Step-by-step explanation:
To construct a 99% confidence interval for the true population proportion of people with children under the age of 18, we use the formula for a confidence interval for a population proportion:
CI = Π ± Z*√(Π(1-Π)/n)
where Π is the sample proportion, Z* is the Z-value for the 99% confidence level, and n is the sample size.
Step 1: Calculate the sample proportion (Π):
Π = number of successes / sample size
Π = 186/300 = 0.620
Step 2: Find the critical value (Z*) for 99% confidence interval:
The Z-value for a 99% confidence level is approximately 2.576.

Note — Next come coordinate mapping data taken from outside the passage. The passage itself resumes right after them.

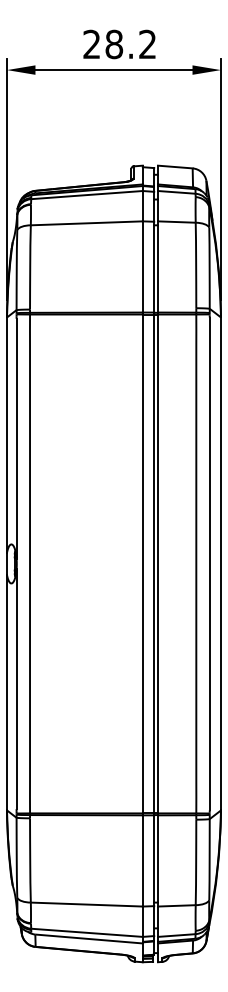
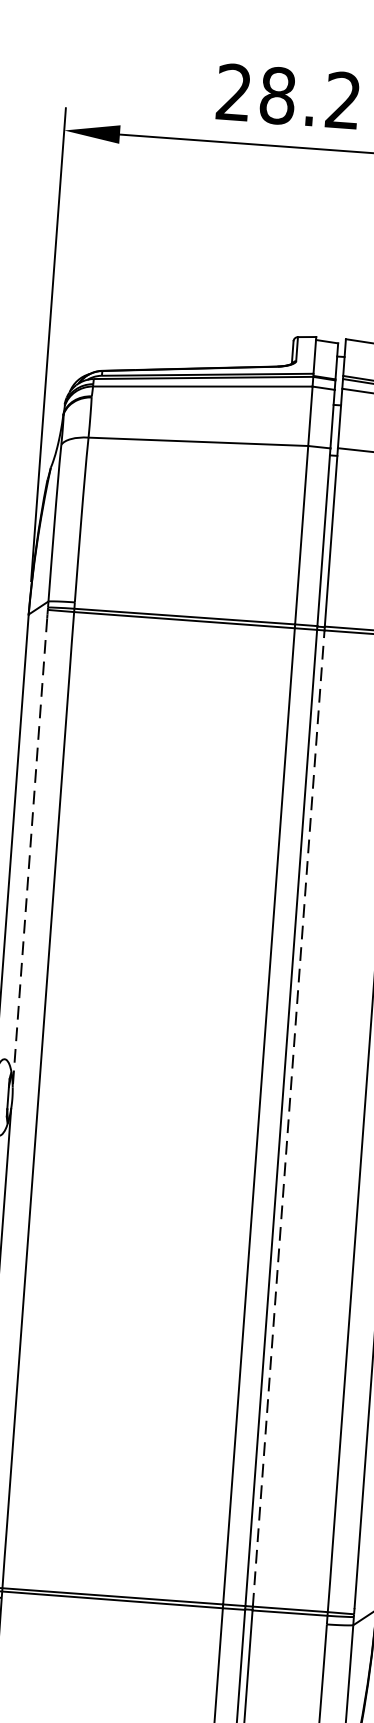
line: (16, 438) -> (29, 852), solid -> dashed
line: (158, 563) -> (289, 1117), solid -> dashed

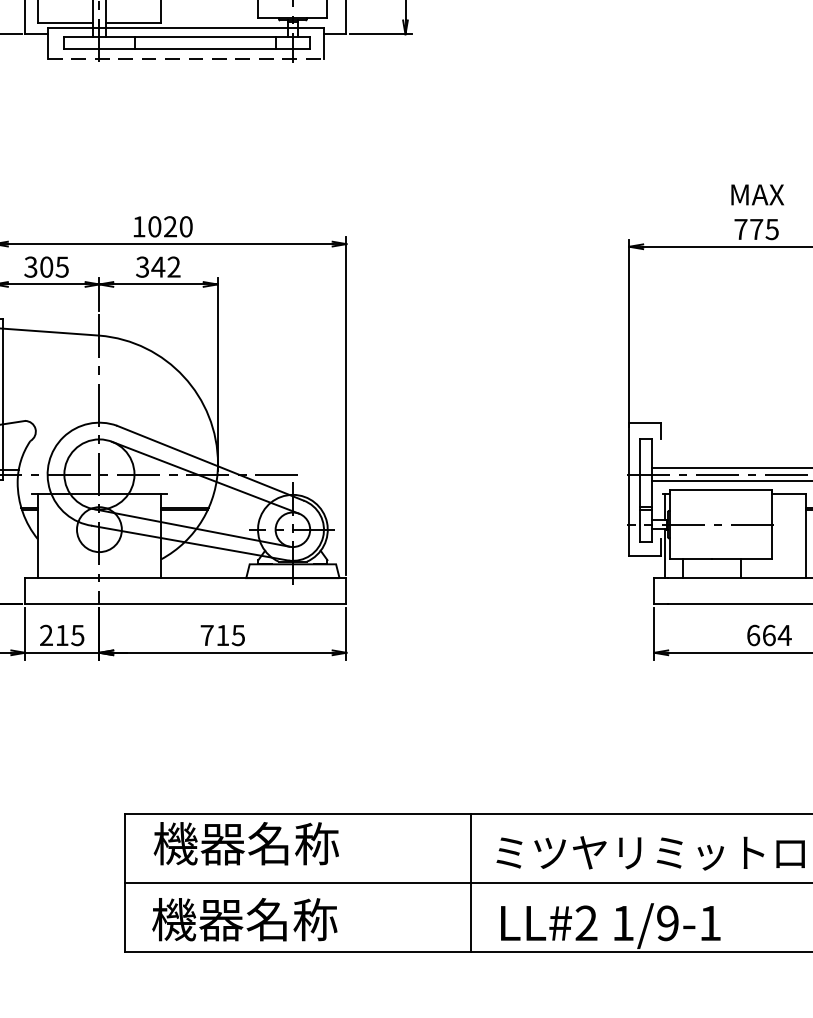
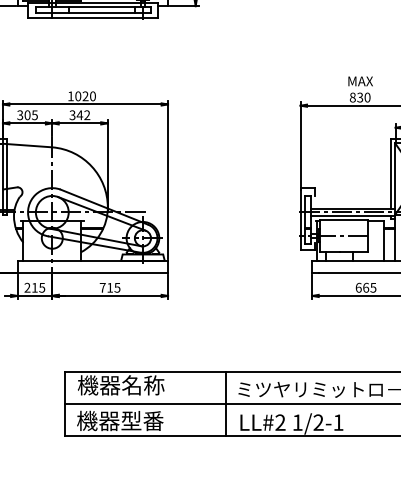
line: (185, 58) -> (92, 17), dashed -> solid
text: (755, 229) -> (359, 97), 775 -> 830
text: (785, 634) -> (373, 287), 664 -> 665
text: (291, 918) -> (142, 420), 機器名称 -> 機器型番
text: (667, 922) -> (318, 422), 1/9-1 -> 1/2-1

Step 3: Calculate the standard error (SE) of the sample proportion:
SE = √(Π(1-Π)/n)
SE = √(0.620(1-0.620)/300) = 0.028
Step 4: Compute the margin of error (ME):
ME = Z* * SE
ME = 2.576 * 0.028 = 0.072
Step 5: Construct the confidence interval:
CI = 0.620 ± 0.072
Lower limit = 0.620 - 0.072 = 0.548
Upper limit = 0.620 + 0.072 = 0.692
Therefore, the 99% confidence interval for the true population proportion is (0.548, 0.692).